What MS was doing was illegal. They admitted guilt by settling. Case closed and now they are dragging their feet like they do in all legal scenarios hoping that the political climate will change. Business wise it is smart, ethically it is evil.

This is kind of fun... do some research on MS political campaign contributions (via employee PAC and other sources). It wasn't until the very first USDOJ case that the boys and girls in Redmond even cared about politics. Now they are one of the country's largest donating bodies.

Will be tons of microsoft bashers posting here. So i will post this before that happens.

Anyway if you actually read what is stated it says mcirosoft themselves is saying they forgot protocls and need a revised schedule so they can include them.

Microsoft didnt have to say anything and could have left those protocas out anyway.

Microsoft is trying but of course people will bash them anyway.

majortom1981 said,
Microsoft didnt have to say anything and could have left those protocas out anyway.

They do have to say something.
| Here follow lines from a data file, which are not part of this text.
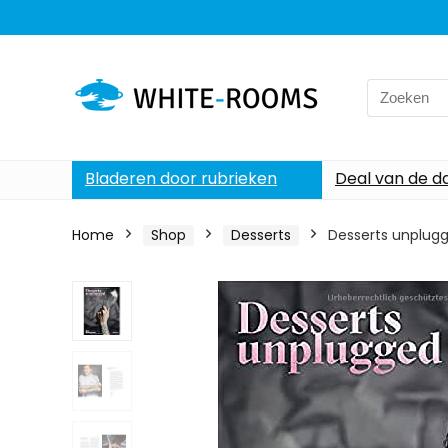
Search
for:
Bladeren door rubrieken
Deal van de d
Home
Shop
Desserts
Desserts unplug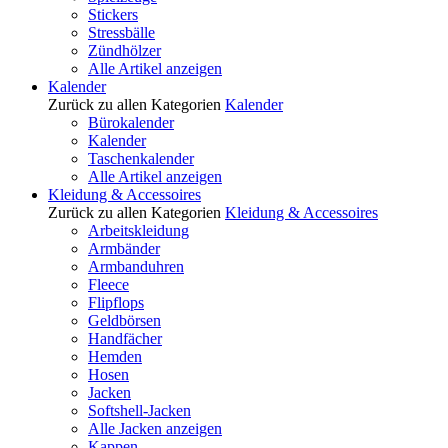
Stickers
Stressbälle
Zündhölzer
Alle Artikel anzeigen
Kalender
Zurück zu allen Kategorien
Kalender
Bürokalender
Kalender
Taschenkalender
Alle Artikel anzeigen
Kleidung & Accessoires
Zurück zu allen Kategorien
Kleidung & Accessoires
Arbeitskleidung
Armbänder
Armbanduhren
Fleece
Flipflops
Geldbörsen
Handfächer
Hemden
Hosen
Jacken
Softshell-Jacken
Alle Jacken anzeigen
Kappen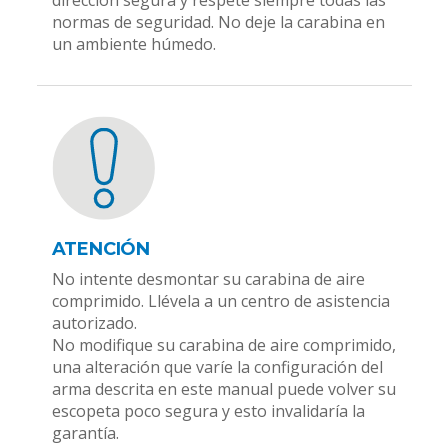
dirección segura y respete siempre todas las
normas de seguridad. No deje la carabina en
un ambiente húmedo.
ATENCIÓN
No intente desmontar su carabina de aire
comprimido. Llévela a un centro de asistencia
autorizado.
No modifique su carabina de aire comprimido,
una alteración que varíe la configuración del
arma descrita en este manual puede volver su
escopeta poco segura y esto invalidaría la
garantía.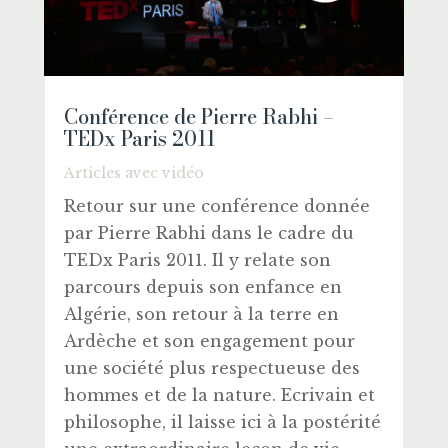
Conférence de Pierre Rabhi –
TEDx Paris 2011
Articles avec vidéo
Retour sur une conférence donnée
par Pierre Rabhi dans le cadre du
TEDx Paris 2011. Il y relate son
parcours depuis son enfance en
Algérie, son retour à la terre en
Ardèche et son engagement pour
une société plus respectueuse des
hommes et de la nature. Ecrivain et
philosophe, il laisse ici à la postérité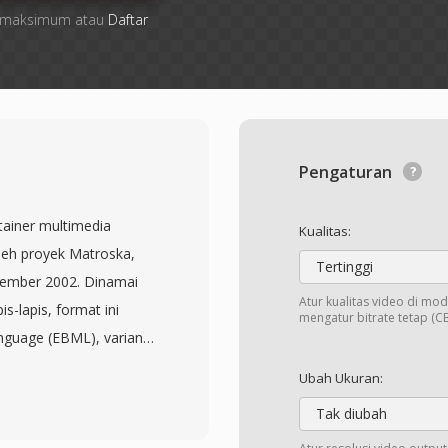
ile maksimum atau
Daftar
Pengaturan
ainer multimedia
Kualitas:
leh proyek Matroska,
Tertinggi
ember 2002. Dinamai
Atur kualitas video di mod
s-lapis, format ini
mengatur bitrate tetap (CB
nguage (EBML), varian
ediakan struktur yang
Ubah Ukuran:
V dapat menampung trek
Tak diubah
ng nyaris tidak terbatas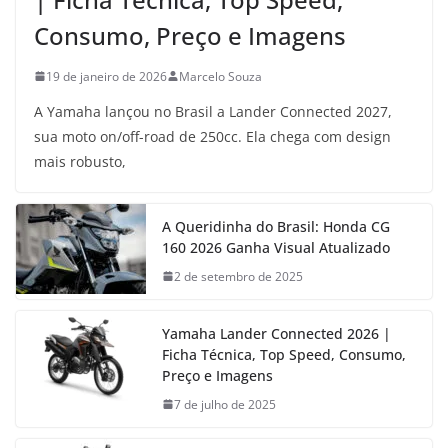
Consumo, Preço e Imagens
19 de janeiro de 2026
Marcelo Souza
A Yamaha lançou no Brasil a Lander Connected 2027,
sua moto on/off-road de 250cc. Ela chega com design
mais robusto,
A Queridinha do Brasil: Honda CG
160 2026 Ganha Visual Atualizado
2 de setembro de 2025
Yamaha Lander Connected 2026 |
Ficha Técnica, Top Speed, Consumo,
Preço e Imagens
7 de julho de 2025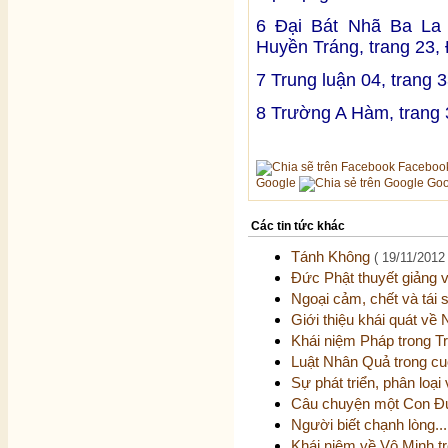
6 Đại Bát Nhã Ba La 
Huyền Tráng, trang 23,
7 Trung luận 04, trang 
8 Trường A Hàm, trang 
Faceboo
Google
Goo
Các tin tức khác
Tánh Không
( 19/11/2012 
Đức Phật thuyết giảng
Ngoại cảm, chết và tái 
Giới thiệu khái quát về
Khái niệm Pháp trong T
Luật Nhân Quả trong cu
Sự phát triển, phân loại
Câu chuyện một Con Đ
Người biết chạnh lòng..
Khái niệm về Vô Minh t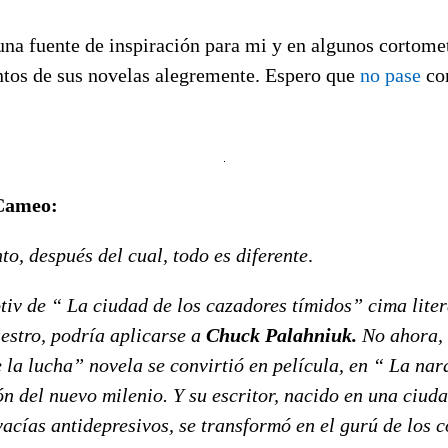
una fuente de inspiración para mi y en algunos cortome
ntos de sus novelas alegremente. Espero que
no pase
co
 Cameo:
o, después del cual, todo es diferente
.
otiv de “ La ciudad de los cazadores tímidos” cima lite
estro, podría aplicarse a
Chuck Palahniuk.
No ahora, 
 la lucha” novela se convirtió en película, en “ La na
n del nuevo milenio. Y su escritor, nacido en una ciuda
acías antidepresivos, se transformó en el gurú de los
In this case they can't withhold documents, evidence, etc. if they know that it exists. MS would get into even more hot water if they kept quiet (and me thinks they know that )... don't for a minute think they are doing this for moral reasons, it is for purely business and legal ones.

If they are stalling, then they should just be done with it and hand it over. If they are not stalling, then it makes them look pretty incompetent.

IMHO, Microsoft's legal strategy in anti-trust/ant-competitive practice cases has been to stall until the political climate is more favorable for them. That is what they did in the US DOJ case in the late 90's and what they are attempting to do in the EU case today.